What the task requires: Change every occurrence of "series" to "line" in the data below, keep everything else the same, and leave out the pictures.
Content starts
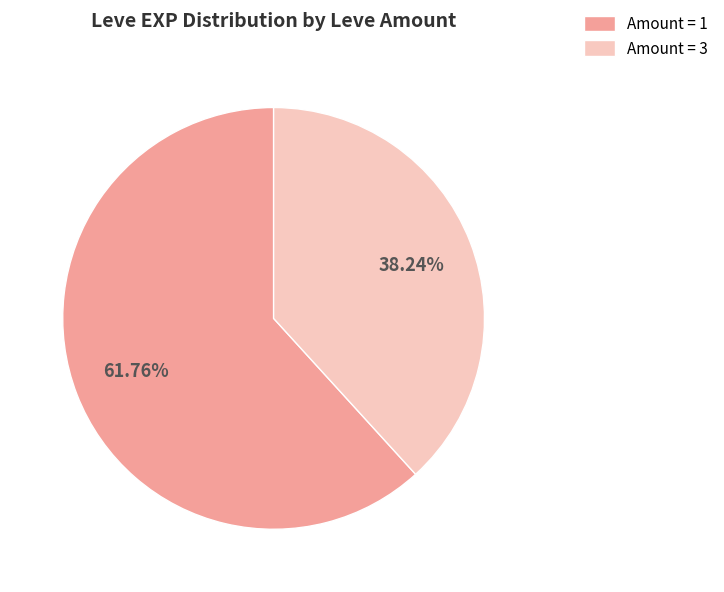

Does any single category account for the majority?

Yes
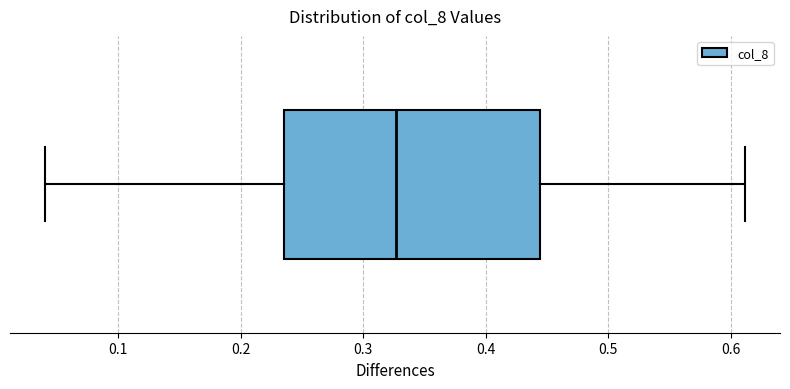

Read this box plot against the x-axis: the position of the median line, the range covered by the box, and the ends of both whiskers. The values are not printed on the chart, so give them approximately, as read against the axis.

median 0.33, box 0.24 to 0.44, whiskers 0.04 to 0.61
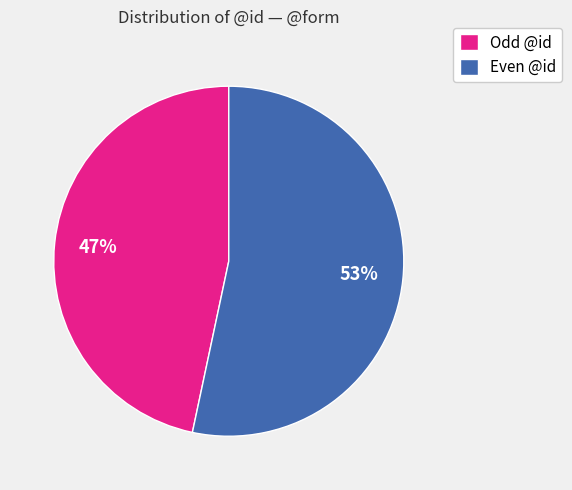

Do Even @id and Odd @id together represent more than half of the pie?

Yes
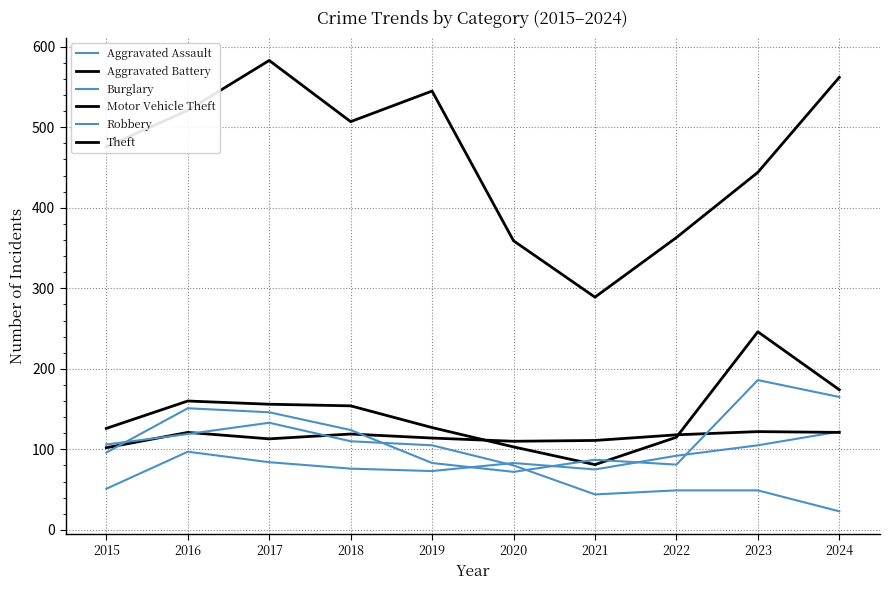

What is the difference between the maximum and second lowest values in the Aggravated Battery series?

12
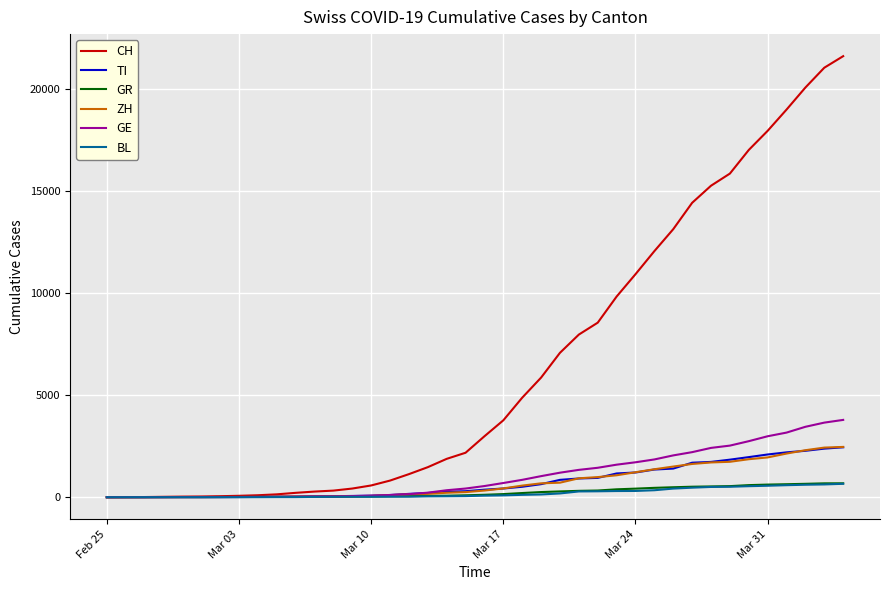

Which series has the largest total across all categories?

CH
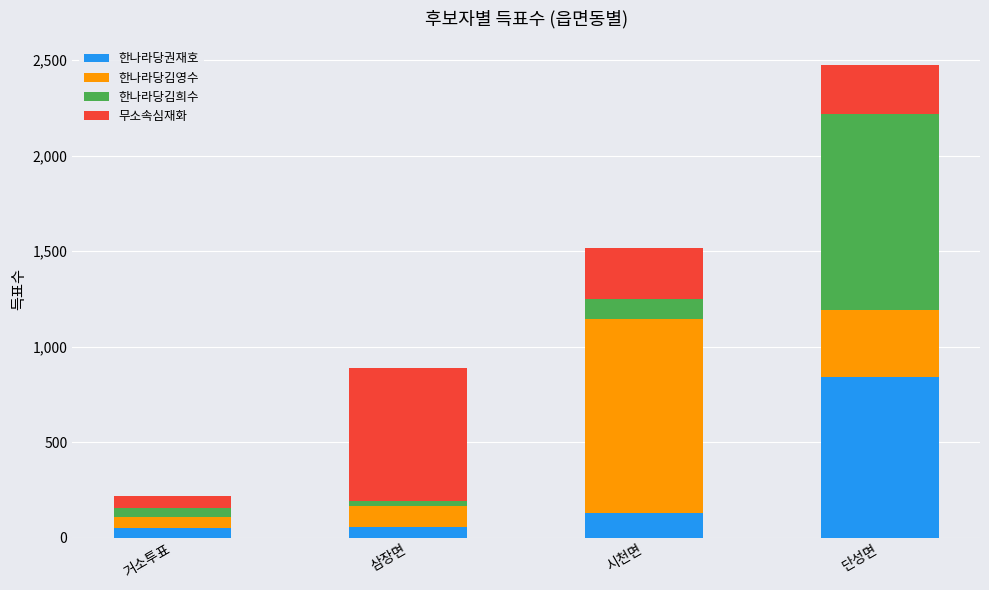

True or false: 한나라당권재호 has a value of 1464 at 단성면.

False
Content ends
Answer space:
Does any single category account for the majority?

Yes

Read this box plot against the x-axis: the position of the median line, the range covered by the box, and the ends of both whiskers. The values are not printed on the chart, so give them approximately, as read against the axis.

median 0.33, box 0.24 to 0.44, whiskers 0.04 to 0.61

Do Even @id and Odd @id together represent more than half of the pie?

Yes

What is the difference between the maximum and second lowest values in the Aggravated Battery line?

12

Which line has the largest total across all categories?

CH

True or false: 한나라당권재호 has a value of 1464 at 단성면.

False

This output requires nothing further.